RECORDS TO PROCESS.

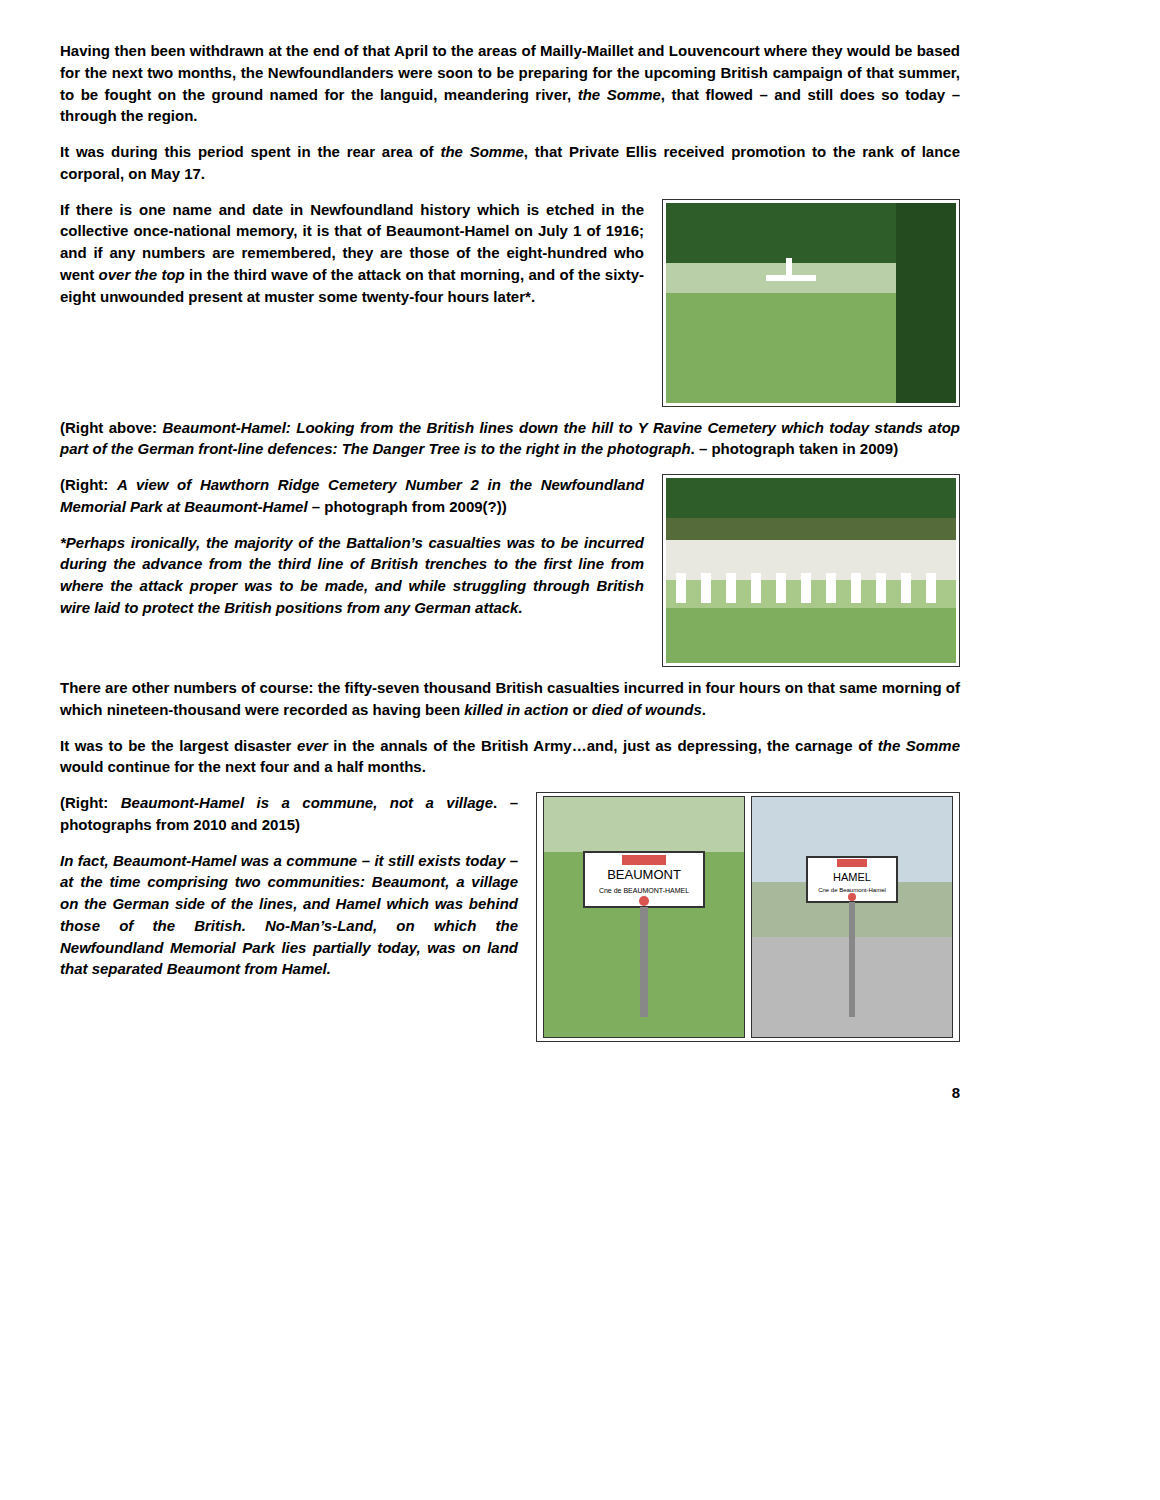Having then been withdrawn at the end of that April to the areas of Mailly-Maillet and Louvencourt where they would be based for the next two months, the Newfoundlanders were soon to be preparing for the upcoming British campaign of that summer, to be fought on the ground named for the languid, meandering river, the Somme, that flowed – and still does so today – through the region.
It was during this period spent in the rear area of the Somme, that Private Ellis received promotion to the rank of lance corporal, on May 17.
If there is one name and date in Newfoundland history which is etched in the collective once-national memory, it is that of Beaumont-Hamel on July 1 of 1916; and if any numbers are remembered, they are those of the eight-hundred who went over the top in the third wave of the attack on that morning, and of the sixty-eight unwounded present at muster some twenty-four hours later*.
(Right above: Beaumont-Hamel: Looking from the British lines down the hill to Y Ravine Cemetery which today stands atop part of the German front-line defences: The Danger Tree is to the right in the photograph. – photograph taken in 2009)
(Right: A view of Hawthorn Ridge Cemetery Number 2 in the Newfoundland Memorial Park at Beaumont-Hamel – photograph from 2009(?))
*Perhaps ironically, the majority of the Battalion’s casualties was to be incurred during the advance from the third line of British trenches to the first line from where the attack proper was to be made, and while struggling through British wire laid to protect the British positions from any German attack.
There are other numbers of course: the fifty-seven thousand British casualties incurred in four hours on that same morning of which nineteen-thousand were recorded as having been killed in action or died of wounds.
It was to be the largest disaster ever in the annals of the British Army…and, just as depressing, the carnage of the Somme would continue for the next four and a half months.
(Right: Beaumont-Hamel is a commune, not a village. – photographs from 2010 and 2015)
In fact, Beaumont-Hamel was a commune – it still exists today – at the time comprising two communities: Beaumont, a village on the German side of the lines, and Hamel which was behind those of the British. No-Man’s-Land, on which the Newfoundland Memorial Park lies partially today, was on land that separated Beaumont from Hamel.
8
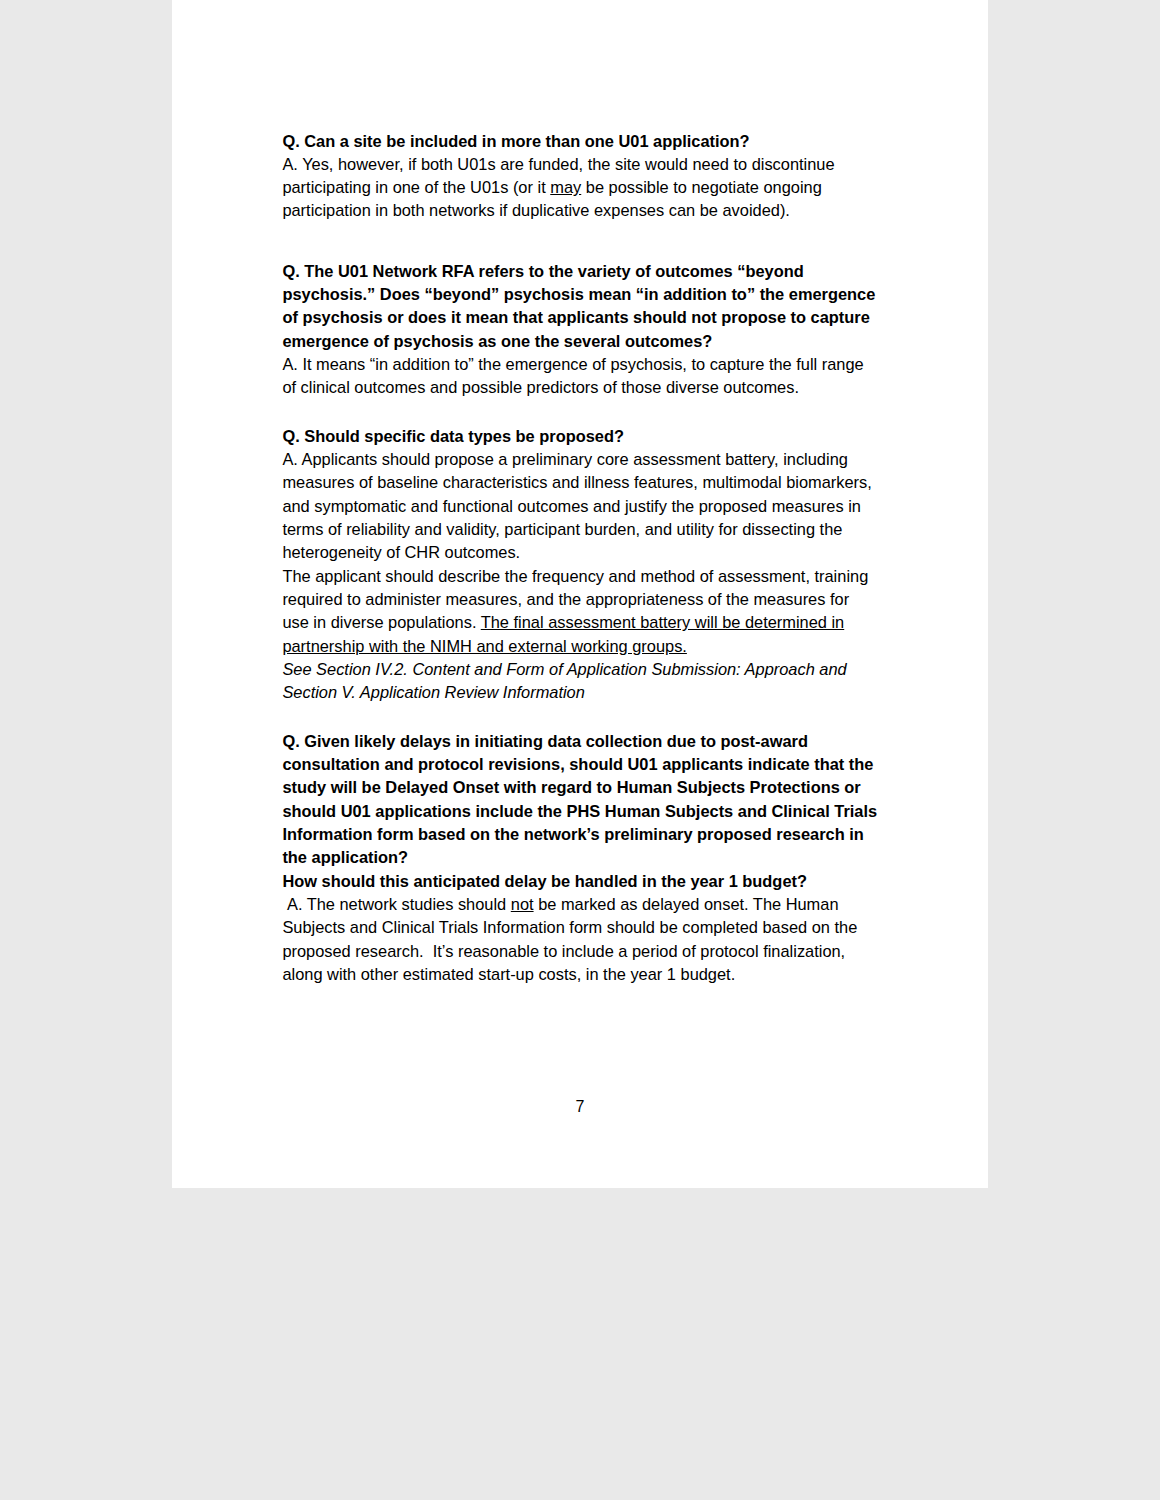Q. Can a site be included in more than one U01 application?
A. Yes, however, if both U01s are funded, the site would need to discontinue participating in one of the U01s (or it may be possible to negotiate ongoing participation in both networks if duplicative expenses can be avoided).
Q. The U01 Network RFA refers to the variety of outcomes “beyond psychosis.” Does “beyond” psychosis mean “in addition to” the emergence of psychosis or does it mean that applicants should not propose to capture emergence of psychosis as one the several outcomes?
A. It means “in addition to” the emergence of psychosis, to capture the full range of clinical outcomes and possible predictors of those diverse outcomes.
Q. Should specific data types be proposed?
A. Applicants should propose a preliminary core assessment battery, including measures of baseline characteristics and illness features, multimodal biomarkers, and symptomatic and functional outcomes and justify the proposed measures in terms of reliability and validity, participant burden, and utility for dissecting the heterogeneity of CHR outcomes.
The applicant should describe the frequency and method of assessment, training required to administer measures, and the appropriateness of the measures for use in diverse populations. The final assessment battery will be determined in partnership with the NIMH and external working groups.
See Section IV.2. Content and Form of Application Submission: Approach and Section V. Application Review Information
Q. Given likely delays in initiating data collection due to post-award consultation and protocol revisions, should U01 applicants indicate that the study will be Delayed Onset with regard to Human Subjects Protections or should U01 applications include the PHS Human Subjects and Clinical Trials Information form based on the network’s preliminary proposed research in the application?
How should this anticipated delay be handled in the year 1 budget?
A. The network studies should not be marked as delayed onset. The Human Subjects and Clinical Trials Information form should be completed based on the proposed research. It’s reasonable to include a period of protocol finalization, along with other estimated start-up costs, in the year 1 budget.
7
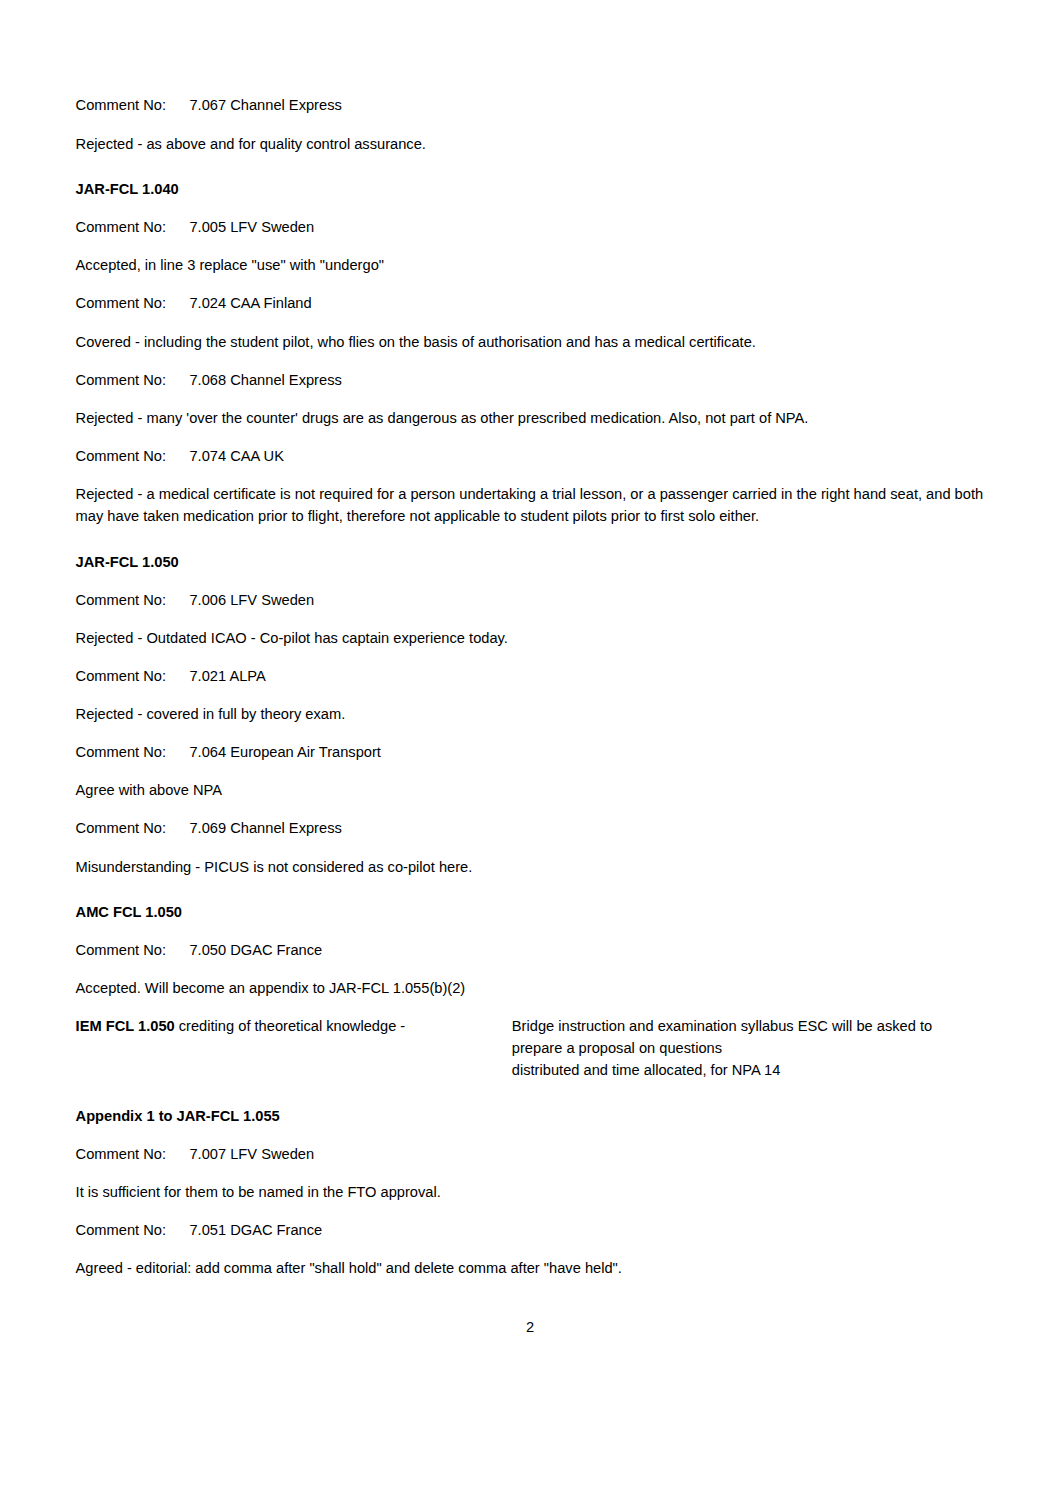Comment No: 7.067 Channel Express
Rejected - as above and for quality control assurance.
JAR-FCL 1.040
Comment No: 7.005 LFV Sweden
Accepted, in line 3 replace "use" with "undergo"
Comment No: 7.024 CAA Finland
Covered - including the student pilot, who flies on the basis of authorisation and has a medical certificate.
Comment No: 7.068 Channel Express
Rejected - many 'over the counter' drugs are as dangerous as other prescribed medication. Also, not part of NPA.
Comment No: 7.074 CAA UK
Rejected - a medical certificate is not required for a person undertaking a trial lesson, or a passenger carried in the right hand seat, and both may have taken medication prior to flight, therefore not applicable to student pilots prior to first solo either.
JAR-FCL 1.050
Comment No: 7.006 LFV Sweden
Rejected - Outdated ICAO - Co-pilot has captain experience today.
Comment No: 7.021 ALPA
Rejected - covered in full by theory exam.
Comment No: 7.064 European Air Transport
Agree with above NPA
Comment No: 7.069 Channel Express
Misunderstanding - PICUS is not considered as co-pilot here.
AMC FCL 1.050
Comment No: 7.050 DGAC France
Accepted. Will become an appendix to JAR-FCL 1.055(b)(2)
IEM FCL 1.050 crediting of theoretical knowledge -
Bridge instruction and examination syllabus ESC will be asked to prepare a proposal on questions
distributed and time allocated, for NPA 14
Appendix 1 to JAR-FCL 1.055
Comment No: 7.007 LFV Sweden
It is sufficient for them to be named in the FTO approval.
Comment No: 7.051 DGAC France
Agreed - editorial: add comma after "shall hold" and delete comma after "have held".
2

PROBLEM TO WORK ON.
Your reply must consist of the number of lines in the material above that include "during", and nothing else.

SOLUTION TO THIS EXERCISE.
2